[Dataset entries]
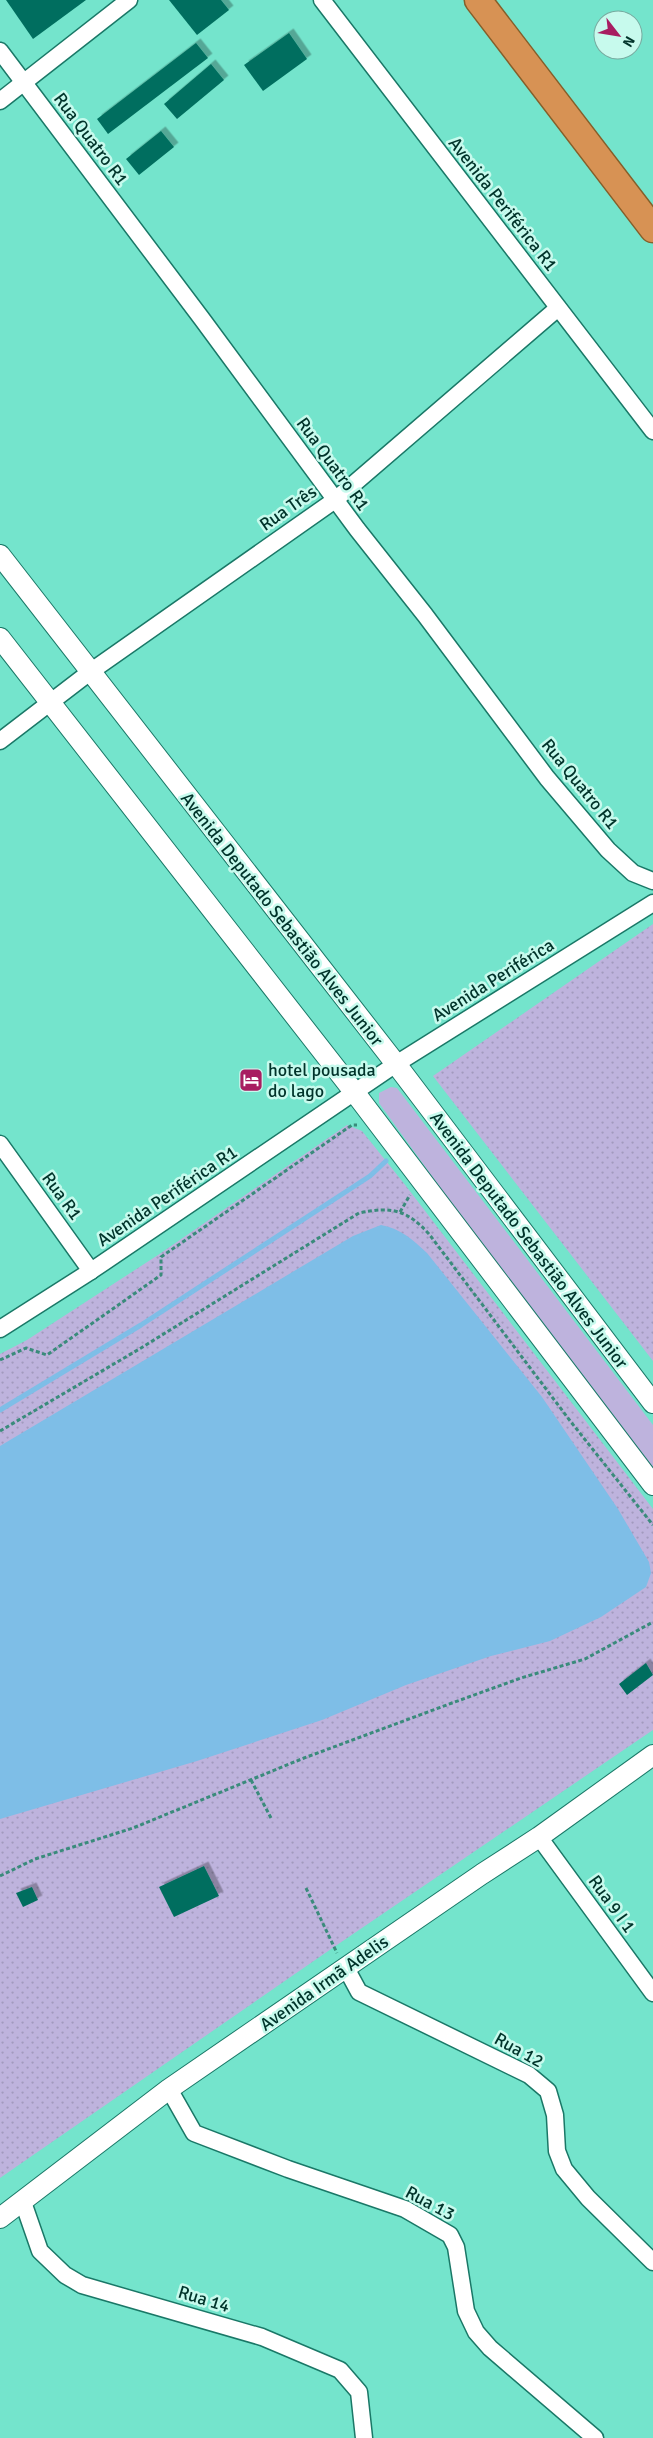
<svg xmlns="http://www.w3.org/2000/svg" width="653" height="2438" font-family="Signika,sans-serif">
  <style>
    .grass { fill: #beb3dd }
    .park { fill: url(#park-dots) }
    .water { fill: #7ebee7 }
    .lines { fill: none; stroke-linecap: round; stroke-linejoin: round }
    .stream { stroke: #7ebee7; stroke-width: 5 }
    .building { fill: #046e5e; filter: url(#shadow) }
    .minor-casing { stroke: #1a7867; stroke-width: 19 }
    .tertiary-casing { stroke: #1a7867; stroke-width: 22 }
    .trunk-casing { stroke: #855f2a; stroke-width: 29 }
    .path { stroke: #3a8b7b; stroke-width: 3; stroke-dasharray: 4 2.5; stroke-linecap: butt }
    .minor { stroke: #fff; stroke-width: 16 }
    .tertiary { stroke: #fff; stroke-width: 20 }
    .trunk { stroke: #d79254; stroke-width: 26 }
    .labels { text-anchor: middle; stroke-width: 5; stroke-linejoin: round; paint-order: stroke }
    .street-label { font-size: 18px; fill: #00332a; stroke: #c7faed }
    .poi-label { font-size: 18px; fill: #00332a; stroke: #c7faed; text-anchor: start }
  </style>
  <defs>
    <pattern id="park-dots" width="8" height="8" patternUnits="userSpaceOnUse" patternTransform="scale(1.25)"><rect width="8" height="8" fill="#beb3dd"/><path d="M2 2h.1M6 6h.1" fill="none" stroke="#a29abe" stroke-width="1.8" stroke-linecap="round"/></pattern>
    <filter id="shadow"><feDropShadow dx="4.5" dy="-4.5" stdDeviation="0" flood-color="#0004"/></filter>
  </defs>
  <rect width="100%" height="100%" fill="#74e4cc"/>
  <path class="grass" d="M 391,1087 L 397,1088 L 653,1425 L 653,1469 L 491,1258 L 379,1103 L 379,1093 Z"/>
  <g class="park">
    <path d="M 653,924 L 653,1361 L 433,1076 Z"/>
    <path d="M 347,1125 L 362,1131 L 406,1186 L 653,1509 L 653,1730 L 334,1947 L 0,2178 L 0,1354 L 27,1340 L 158,1255 Z"/>
  </g>
  <path class="water" d="M 381,1225 C 401,1229 412,1239 427,1253 L 542,1397 L 618,1509 L 649,1562 L 651,1573 L 646,1587 L 601,1617 L 550,1641 L 491,1656 L 406,1685 L 322,1720 L 197,1761 L 0,1819 L 0,1446 L 353,1236 Z"/>
  <g class="lines">
    <path class="stream" d="M 0,1410 L 141,1325 L 370,1176 L 386,1161"/>
  </g>
  <g class="building">
    <path d="M 6,0 L 86,0 L 33,39 Z"/>
    <path d="M 169,0 L 221,0 L 229,10 L 197,35 Z"/>
    <path d="M 289,33 L 307,59 L 263,91 L 244,65 Z"/>
    <path d="M 196,43 L 208,58 L 108,134 L 97,119 Z"/>
    <path d="M 211,64 L 224,80 L 177,119 L 164,104 Z"/>
    <path d="M 161,131 L 174,147 L 139,175 L 126,159 Z"/>
    <path d="M 646,1663 L 653,1675 L 627,1695 L 619,1684 Z"/>
    <path d="M 204,1866 L 219,1896 L 174,1917 L 159,1887 Z"/>
    <path d="M 32,1887 L 38,1900 L 23,1907 L 16,1893 Z"/>
  </g>
  <g class="lines">
    <g class="minor-casing">
      <g id="minor">
        <path d="M 322,0 L 653,431"/>
        <path d="M 0,51 L 202,319 L 357,529 L 425,615 L 547,778 L 608,850 L 633,873 L 653,881"/>
        <path d="M 0,101 L 129,0"/>
        <path d="M 0,741 L 90,672 L 335,500 L 558,308"/>
        <path d="M 0,1144 L 91,1271"/>
        <path d="M 0,1329 L 91,1271 L 396,1064 L 653,903"/>
        <path d="M 539,1837 L 653,1993"/>
        <path d="M 346,1968 L 359,1992 L 529,2075 L 548,2091 L 555,2115 L 557,2151 L 564,2169 L 588,2198 L 653,2262"/>
        <path d="M 169,2089 L 194,2133 L 288,2169 L 405,2209 L 450,2235 L 456,2247 L 466,2311 L 476,2332 L 490,2348 L 595,2438"/>
        <path d="M 23,2202 L 40,2251 L 65,2275 L 82,2285 L 262,2337 L 340,2370 L 359,2392 L 364,2438"/>
      </g>
    </g>
    <g class="tertiary-casing">
      <g id="tertiary">
        <path d="M 0,555 L 396,1064 L 653,1403"/>
        <path d="M 0,638 L 355,1093 L 653,1485"/>
        <path d="M 0,2218 L 169,2089 L 482,1874 L 539,1837 L 653,1755"/>
      </g>
    </g>
    <g class="trunk-casing">
      <path id="trunk" d="M 478,0 L 653,229"/>
    </g>
    <g class="path">
      <path d="M 400,1212 L 410,1195"/>
      <path d="M 0,1360 L 26,1348 L 47,1355 L 161,1275 L 161,1257 L 352,1125 L 357,1125"/>
      <path d="M 0,1431 L 141,1348 L 359,1213 C 392,1206 407,1210 429,1234 L 571,1422 L 653,1525"/>
      <path d="M 251,1780 L 271,1818"/>
      <path d="M 0,1876 L 35,1859 L 133,1828 L 304,1758 L 452,1703 L 521,1678 L 585,1659 L 653,1622"/>
      <path d="M 306,1888 L 337,1953"/>
    </g>
    <use href="#minor" class="minor"/>
    <use href="#tertiary" class="tertiary"/>
    <use href="#trunk" class="trunk"/>
  </g>
  <defs>
    <g id="hotel-square" transform="scale(1.25)"><rect x="-9" y="-9" width="18" height="18" rx="4" fill="#a81d61" stroke="#c7faed"/><path d="M-6-4.5h1.5V1H6V5H4.5V3h-9V5H-6ZM-4 0a1.8 1.8 0 1 1 3.6 0ZM.5 0V-2.5h3Q6-2.5 6 0Z" fill="#fff"/></g>
  </defs>
  <g fill-rule="evenodd">
    <use href="#hotel-square" x="251" y="1080"/>
  </g>
  <g class="labels">
    <g class="street-label">
      <text transform="translate(91 139) rotate(53)" y="6">Rua Quatro R1</text>
      <text transform="translate(503 204) rotate(52)" y="6">Avenida Periférica R1</text>
      <text transform="translate(333 464) rotate(54)" y="6">Rua Quatro R1</text>
      <text transform="translate(288 508) rotate(-35)" y="6">Rua Três</text>
      <text transform="translate(580 784) rotate(51)" y="6">Rua Quatro R1</text>
      <text transform="translate(282 919) rotate(52)" y="6">Avenida Deputado Sebastião Alves Junior</text>
      <text transform="translate(493 980) rotate(-32)" y="6">Avenida Periférica</text>
      <text transform="translate(62 1196) rotate(54)" y="6">Rua R1</text>
      <text transform="translate(167 1196) rotate(-34)" y="6">Avenida Periférica R1</text>
      <text transform="translate(529 1240) rotate(53)" y="6">Avenida Deputado Sebastião Alves Junior</text>
      <text transform="translate(612 1904) rotate(54)" y="6">Rua 9 I 1</text>
      <text transform="translate(324 1983) rotate(-35)" y="6">Avenida Irmã Adelis</text>
      <text transform="translate(519 2050) rotate(29)" y="6">Rua 12</text>
      <text transform="translate(430 2203) rotate(28)" y="6">Rua 13</text>
      <text transform="translate(204 2299) rotate(17)" y="6">Rua 14</text>
    </g>
    <g class="poi-label">
      <text x="268" y="1076">hotel pousada<tspan x="268" dy="21">do lago</tspan></text>
    </g>
  </g>
  <g transform="translate(618 35) rotate(121)"><circle r="24" fill="#c7faed" stroke="#77aa9f"/>
  <path d="M0-4L9 19L0 12L-9 19Z" fill="#a81d61"/>
  <text y="-8" font-size="14" font-weight="bold" text-anchor="middle" fill="#00332a">N</text>
  </g>
</svg>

_WHAT THE TASK REQUIRES:_ Could you copy each line above exactly as written, minus any pictures?

_WORKED SOLUTION:_
<svg xmlns="http://www.w3.org/2000/svg" width="653" height="2438" font-family="Signika,sans-serif">
  <style>
    .grass { fill: #beb3dd }
    .park { fill: url(#park-dots) }
    .water { fill: #7ebee7 }
    .lines { fill: none; stroke-linecap: round; stroke-linejoin: round }
    .stream { stroke: #7ebee7; stroke-width: 5 }
    .building { fill: #046e5e; filter: url(#shadow) }
    .minor-casing { stroke: #1a7867; stroke-width: 19 }
    .tertiary-casing { stroke: #1a7867; stroke-width: 22 }
    .trunk-casing { stroke: #855f2a; stroke-width: 29 }
    .path { stroke: #3a8b7b; stroke-width: 3; stroke-dasharray: 4 2.5; stroke-linecap: butt }
    .minor { stroke: #fff; stroke-width: 16 }
    .tertiary { stroke: #fff; stroke-width: 20 }
    .trunk { stroke: #d79254; stroke-width: 26 }
    .labels { text-anchor: middle; stroke-width: 5; stroke-linejoin: round; paint-order: stroke }
    .street-label { font-size: 18px; fill: #00332a; stroke: #c7faed }
    .poi-label { font-size: 18px; fill: #00332a; stroke: #c7faed; text-anchor: start }
  </style>
  <defs>
    <pattern id="park-dots" width="8" height="8" patternUnits="userSpaceOnUse" patternTransform="scale(1.25)"><rect width="8" height="8" fill="#beb3dd"/><path d="M2 2h.1M6 6h.1" fill="none" stroke="#a29abe" stroke-width="1.8" stroke-linecap="round"/></pattern>
    <filter id="shadow"><feDropShadow dx="4.5" dy="-4.5" stdDeviation="0" flood-color="#0004"/></filter>
  </defs>
  <rect width="100%" height="100%" fill="#74e4cc"/>
  <path class="grass" d="M 391,1087 L 397,1088 L 653,1425 L 653,1469 L 491,1258 L 379,1103 L 379,1093 Z"/>
  <g class="park">
    <path d="M 653,924 L 653,1361 L 433,1076 Z"/>
    <path d="M 347,1125 L 362,1131 L 406,1186 L 653,1509 L 653,1730 L 334,1947 L 0,2178 L 0,1354 L 27,1340 L 158,1255 Z"/>
  </g>
  <path class="water" d="M 381,1225 C 401,1229 412,1239 427,1253 L 542,1397 L 618,1509 L 649,1562 L 651,1573 L 646,1587 L 601,1617 L 550,1641 L 491,1656 L 406,1685 L 322,1720 L 197,1761 L 0,1819 L 0,1446 L 353,1236 Z"/>
  <g class="lines">
    <path class="stream" d="M 0,1410 L 141,1325 L 370,1176 L 386,1161"/>
  </g>
  <g class="building">
    <path d="M 6,0 L 86,0 L 33,39 Z"/>
    <path d="M 169,0 L 221,0 L 229,10 L 197,35 Z"/>
    <path d="M 289,33 L 307,59 L 263,91 L 244,65 Z"/>
    <path d="M 196,43 L 208,58 L 108,134 L 97,119 Z"/>
    <path d="M 211,64 L 224,80 L 177,119 L 164,104 Z"/>
    <path d="M 161,131 L 174,147 L 139,175 L 126,159 Z"/>
    <path d="M 646,1663 L 653,1675 L 627,1695 L 619,1684 Z"/>
    <path d="M 204,1866 L 219,1896 L 174,1917 L 159,1887 Z"/>
    <path d="M 32,1887 L 38,1900 L 23,1907 L 16,1893 Z"/>
  </g>
  <g class="lines">
    <g class="minor-casing">
      <g id="minor">
        <path d="M 322,0 L 653,431"/>
        <path d="M 0,51 L 202,319 L 357,529 L 425,615 L 547,778 L 608,850 L 633,873 L 653,881"/>
        <path d="M 0,101 L 129,0"/>
        <path d="M 0,741 L 90,672 L 335,500 L 558,308"/>
        <path d="M 0,1144 L 91,1271"/>
        <path d="M 0,1329 L 91,1271 L 396,1064 L 653,903"/>
        <path d="M 539,1837 L 653,1993"/>
        <path d="M 346,1968 L 359,1992 L 529,2075 L 548,2091 L 555,2115 L 557,2151 L 564,2169 L 588,2198 L 653,2262"/>
        <path d="M 169,2089 L 194,2133 L 288,2169 L 405,2209 L 450,2235 L 456,2247 L 466,2311 L 476,2332 L 490,2348 L 595,2438"/>
        <path d="M 23,2202 L 40,2251 L 65,2275 L 82,2285 L 262,2337 L 340,2370 L 359,2392 L 364,2438"/>
      </g>
    </g>
    <g class="tertiary-casing">
      <g id="tertiary">
        <path d="M 0,555 L 396,1064 L 653,1403"/>
        <path d="M 0,638 L 355,1093 L 653,1485"/>
        <path d="M 0,2218 L 169,2089 L 482,1874 L 539,1837 L 653,1755"/>
      </g>
    </g>
    <g class="trunk-casing">
      <path id="trunk" d="M 478,0 L 653,229"/>
    </g>
    <g class="path">
      <path d="M 400,1212 L 410,1195"/>
      <path d="M 0,1360 L 26,1348 L 47,1355 L 161,1275 L 161,1257 L 352,1125 L 357,1125"/>
      <path d="M 0,1431 L 141,1348 L 359,1213 C 392,1206 407,1210 429,1234 L 571,1422 L 653,1525"/>
      <path d="M 251,1780 L 271,1818"/>
      <path d="M 0,1876 L 35,1859 L 133,1828 L 304,1758 L 452,1703 L 521,1678 L 585,1659 L 653,1622"/>
      <path d="M 306,1888 L 337,1953"/>
    </g>
    <use href="#minor" class="minor"/>
    <use href="#tertiary" class="tertiary"/>
    <use href="#trunk" class="trunk"/>
  </g>
  <defs>
    <g id="hotel-square" transform="scale(1.25)"><rect x="-9" y="-9" width="18" height="18" rx="4" fill="#a81d61" stroke="#c7faed"/><path d="M-6-4.5h1.5V1H6V5H4.5V3h-9V5H-6ZM-4 0a1.8 1.8 0 1 1 3.6 0ZM.5 0V-2.5h3Q6-2.5 6 0Z" fill="#fff"/></g>
  </defs>
  <g fill-rule="evenodd">
    <use href="#hotel-square" x="251" y="1080"/>
  </g>
  <g class="labels">
    <g class="street-label">
      <text transform="translate(91 139) rotate(53)" y="6">Rua Quatro R1</text>
      <text transform="translate(503 204) rotate(52)" y="6">Avenida Periférica R1</text>
      <text transform="translate(333 464) rotate(54)" y="6">Rua Quatro R1</text>
      <text transform="translate(288 508) rotate(-35)" y="6">Rua Três</text>
      <text transform="translate(580 784) rotate(51)" y="6">Rua Quatro R1</text>
      <text transform="translate(282 919) rotate(52)" y="6">Avenida Deputado Sebastião Alves Junior</text>
      <text transform="translate(493 980) rotate(-32)" y="6">Avenida Periférica</text>
      <text transform="translate(62 1196) rotate(54)" y="6">Rua R1</text>
      <text transform="translate(167 1196) rotate(-34)" y="6">Avenida Periférica R1</text>
      <text transform="translate(529 1240) rotate(53)" y="6">Avenida Deputado Sebastião Alves Junior</text>
      <text transform="translate(612 1904) rotate(54)" y="6">Rua 9 I 1</text>
      <text transform="translate(324 1983) rotate(-35)" y="6">Avenida Irmã Adelis</text>
      <text transform="translate(519 2050) rotate(29)" y="6">Rua 12</text>
      <text transform="translate(430 2203) rotate(28)" y="6">Rua 13</text>
      <text transform="translate(204 2299) rotate(17)" y="6">Rua 14</text>
    </g>
    <g class="poi-label">
      <text x="268" y="1076">hotel pousada<tspan x="268" dy="21">do lago</tspan></text>
    </g>
  </g>
  <g transform="translate(618 35) rotate(121)"><circle r="24" fill="#c7faed" stroke="#77aa9f"/>
  <path d="M0-4L9 19L0 12L-9 19Z" fill="#a81d61"/>
  <text y="-8" font-size="14" font-weight="bold" text-anchor="middle" fill="#00332a">N</text>
  </g>
</svg>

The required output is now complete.